PathFinder: Using SIRS and Lexis-Nexis
 

SIRS: Social Issues Researcher

SIRS offers you thousands of full text articles selected from a wide range of magazines on topics that deal primarily with social science issues. A much smaller number can be found on science and humanities topics. It contains very few scholarly research articles, but has many of interest to social science professionals.


Searching
The SIRS home page offers you three ways to search and some nice additional features. The three basic ways are:


1. Keyword or word search--a broad method of searching. Some of what you find will be on target, some may have no relation to what you're looking for.

2. Subject search--the best way to search. Use the same subjects you'd use when you search LOIS, our catalog. Try more than one subject approach if you strike out the first time

3. Topic browse--preselected commonly researched topi Ics and articles. Exploring this site may help you generate a topic for your paper. Whichever way you search, a click on the underlined title of the article takes you to the full text.


In addition most articles offer you summaries and information on how to cite that article in your paper. Some offer you graphics (charts, graphs, maps) also.
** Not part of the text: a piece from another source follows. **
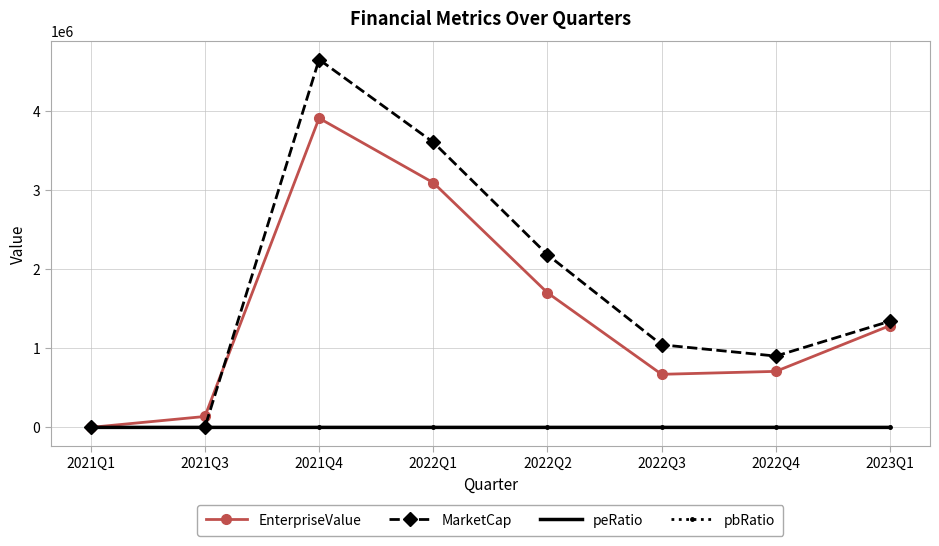

Between 2021Q1 and 2023Q1, which series saw the biggest shift?

MarketCap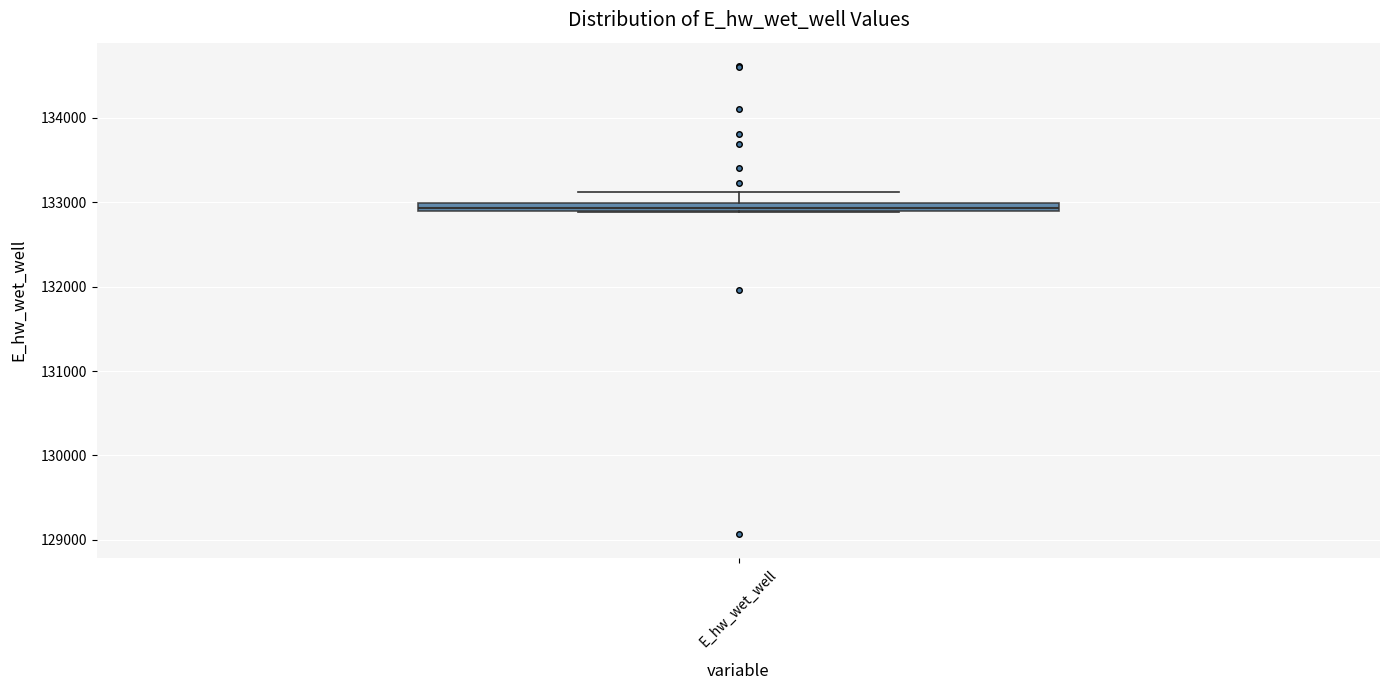

Where is the upper edge of the box for E_hw_wet_well on the y-axis? The values are not printed on the chart, so give them approximately, as read against the axis.

133000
Click on the appropriate icon:


Bookshelf for the citation.
Page/document for the summary.
Camera for the graphic.


Other Features
SIRS also offers a Today's News feature, Maps, a Spotlight of the Month feature, general information on citations, searching tips, World Almanac Excerpts, etc. Just click and you're there. Most of these are self explanatory; the Spotlight of the Month is so good that it deserves a special mention. Spotlight of the Month highlights a very specific topic, usually something that has current relevance.

 

Lexis-Nexis Academic Universe
The main menu of Lexis-Nexis Academic Universe
offers you a choice amont 18 different databases. They are all "full text" with the exception of Medical Abstracts which as its name suggests, contains only abstracts of summaries. Take some time to explore a few. If you time is limited (like your paper is due tomorrow) ask a member of the library staff for help.


Two of the most useful databases are General News Topics and Medical. If you're looking for articles on medical subjects try both of these. Journals which discuss health topics appear in the General News Topics database.


Whichever database you are using, explore the options/paramaters contained there. If you click and hold in the boxes labeled "source" and "date" you will see that there are more menu options. (Boxes which contain pull-down menus may have a little black triangle, or may be shadowed, or may simply be blank). Use your mouse to drag down to the option you want.


Example: under General News Topics, you can change the default form newspapers to magazines. The database search form provides you with boxes to type in your topic. To activate the box so that you can type in it, click anywhere in the box. To move to the next to, click again, or hit the tab key. Type in your topic.

Read the search tips to use whichever database you're in to the best effect. Also, these databases are extremely unforgiving on spelling., be sure your spelling is correct. Once you've practiced some, you can use some of the more advancedsearch techniques to get more accurate and specific results.


Be sure to explore the date parameters. Otherwise you may get too large a set of data to retrieve. If you know the date that an article was printed, enter the date in both the date boxes.

(Remember that if you're looking for newspaper articles and you know the date that an event happened, morning newspapers will carry the story a day later. Nowadays many, if not most, newspapers are morning papers.)

If you know the title of the article and the byline or author, type the title in the first box, and the byline in the second. Type the date--same date in both boxes. When your search form is filled in, with all the options/parameters as you want them, click in the search box on the Lexis screen. Once you have retrieved a set of search results, you can click on the highlighted and underlined source to go directly to the full text.


Print by clicking the print button on your browser, and press return. If you're in the library, your laser printout will be available at the front desk.


Print Tip:
To print only part of an article in SIRS or Lexis, open a word processing document and highlight the desired text (by clicking and dragging with your mouse) and use the cut and paste feature of your word processing package to transfer the text. Be sure to add the source and the complete citation. You can then print your newly created document. This saves paper and printer toner.